Did the sourwoods bloom late this year? EVERYTHING was killed by frost here this year. Anybody else know what this is? LOTS of clover now that it has started raining, but almost no bees see on it...something else they really like out there...
I took mine the same way as you but only four frames at a time placed in an empty NUC, all my extractor will take. WHen I return the empties to the hive, I take the next four out, the empties attract the bees from the remaining somewhat. THIS is the way to go for me, easy to carry. WHen I get too tired, I just quit until next time, making sure I put the top back on. I can even keep track which honey came from which hive easily, if I bottle regularly. RBAR


----------



## peggjam

There's a guy on ebay selling shallow frames of honey, frame and all. Not sure what the price is up to, but last time I looked it was $6 something.


----------



## [email protected]

Man, I would love to get $8/qt. I stopped by the Amish stand at the side of the road yesterday about a mile from my house. They are selling honey, 3lbs for $5.50.

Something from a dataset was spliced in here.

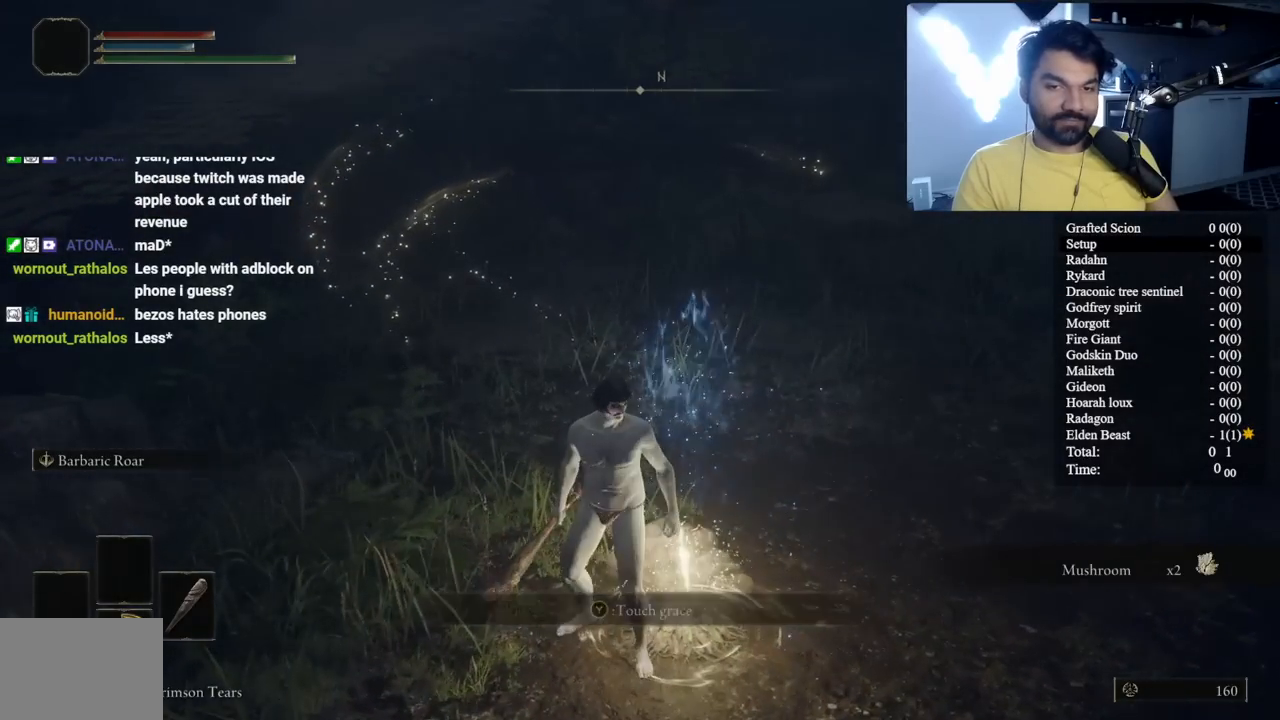
{"buttons": [], "left_stick": "center", "right_stick": "center", "button_events": [[100, "Y", "up"]]}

It drives dow the price for everyone. Argggg.


----------



## MapMan

*You got that right-*

Andrew - it is frustrating!

A mile from here, they had 7# tubs for $12. 

MM


----------



## nc_beekeeper

The going price around here is anywhere from $12-$14 a quart.


----------



## wayacoyote

Pricing: I've had people ask me "why would I buy your honey at you're price when I can go to my neighbor and get it for a lesser price." I explain how our honey may be different, but answer their question by saying, "you won't buy mine at my price if you don't want to."

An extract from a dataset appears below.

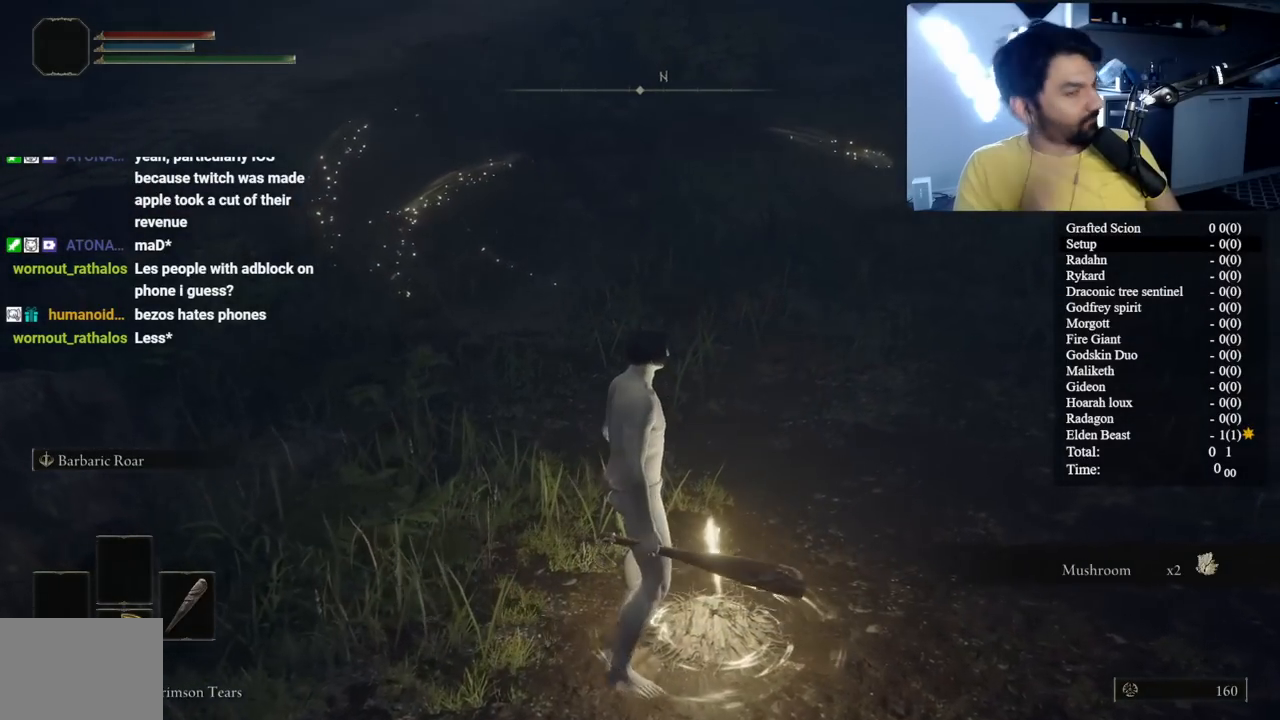
{"buttons": [], "left_stick": "center", "right_stick": "center", "button_events": []}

This has been my trend since the first time I set a price on my honey. My father was the peddler for me and he explained that a man at work was selling it for nearly a dollar less per pound. He wanted to know what he should tell potential customers who pointed that out. I reminded him that I didn't want to compete with this already-established supplier, and that he should tell customers to buy from the other guy if price was all that mattered to them. He abbliged me and we ended up selling everything to his coworkers who discovered there was more to honey than the price. Many comments were made about them liking our honey better for various reasons. 
WayaCoyote


----------



## Dan Williamson

[email protected] said:


> Man, I would love to get $8/qt. I stopped by the Amish stand at the side of the road yesterday about a mile from my house. They are selling honey, 3lbs for $5.50.
> 
> It drives dow the price for everyone. Argggg.


I don't know how folks can even remotely sell that low on a retail basis.

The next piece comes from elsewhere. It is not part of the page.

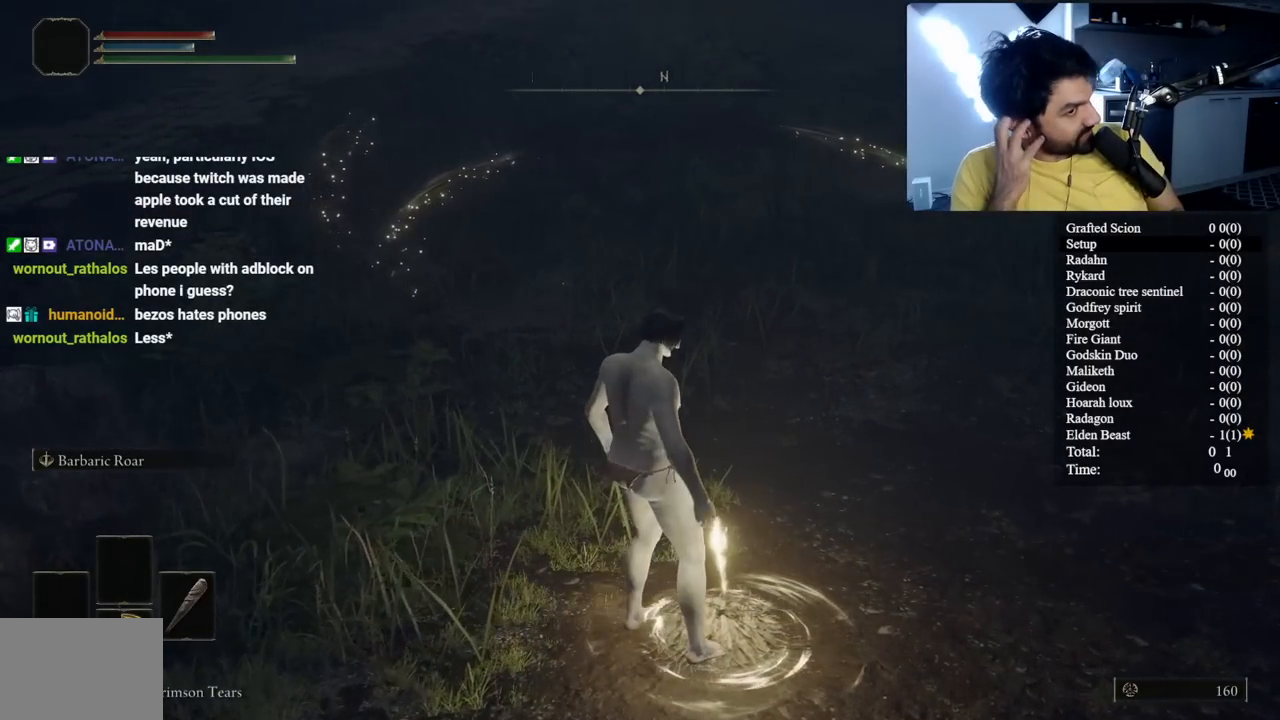
{"buttons": [], "left_stick": "center", "right_stick": "center", "button_events": []}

I sell quart jars for $9.75 and 3 lb plastic jugs for $9.50. 

It was my biggest seller last weekend.

I don't try to sell my honey over someone elses.... I tell them... If you like the honey you are getting for cheaper go buy that honey. They rarely leave without buying mine.


----------



## JC

I get $8 for a 1 pound jar, $14 for a two pound jar and $20 for a quart (3 lbs.). How do I sell a quart of honey for $20 when a local beekeeper sells his honey for $7.50 a quart? I tell the customer that my honey is expensive (relative to what other beekeepers get for their honey). I produce organic (uncertified) honey. I do not use any chemical treatments on my colonies. What I sell is what I eat, and I like the best!

What is honey worth? Ask some of your friends, not other beekeepers. Today I showed a quart of honey to a woman and I asked her to guess how much the honey was worth. She guessed $20, not $7.50!


----------



## RAlex

Andrew I am getting 4.50 for 1 pound jars and 8.00 for 2 pound jars. I know some of the other beeks tell me I am too high. I asked "have you bought Gas lately " and how trips to the yards do you make long before you see any honey ? I figure if thier honey isnt worth as much as mine then they should sell it cheaper ....Rick


----------



## riverrat

RAlex said:


> Andrew I am getting 4.50 for 1 pound jars and 8.00 for 2 pound jars. I know some of the other beeks tell me I am too high.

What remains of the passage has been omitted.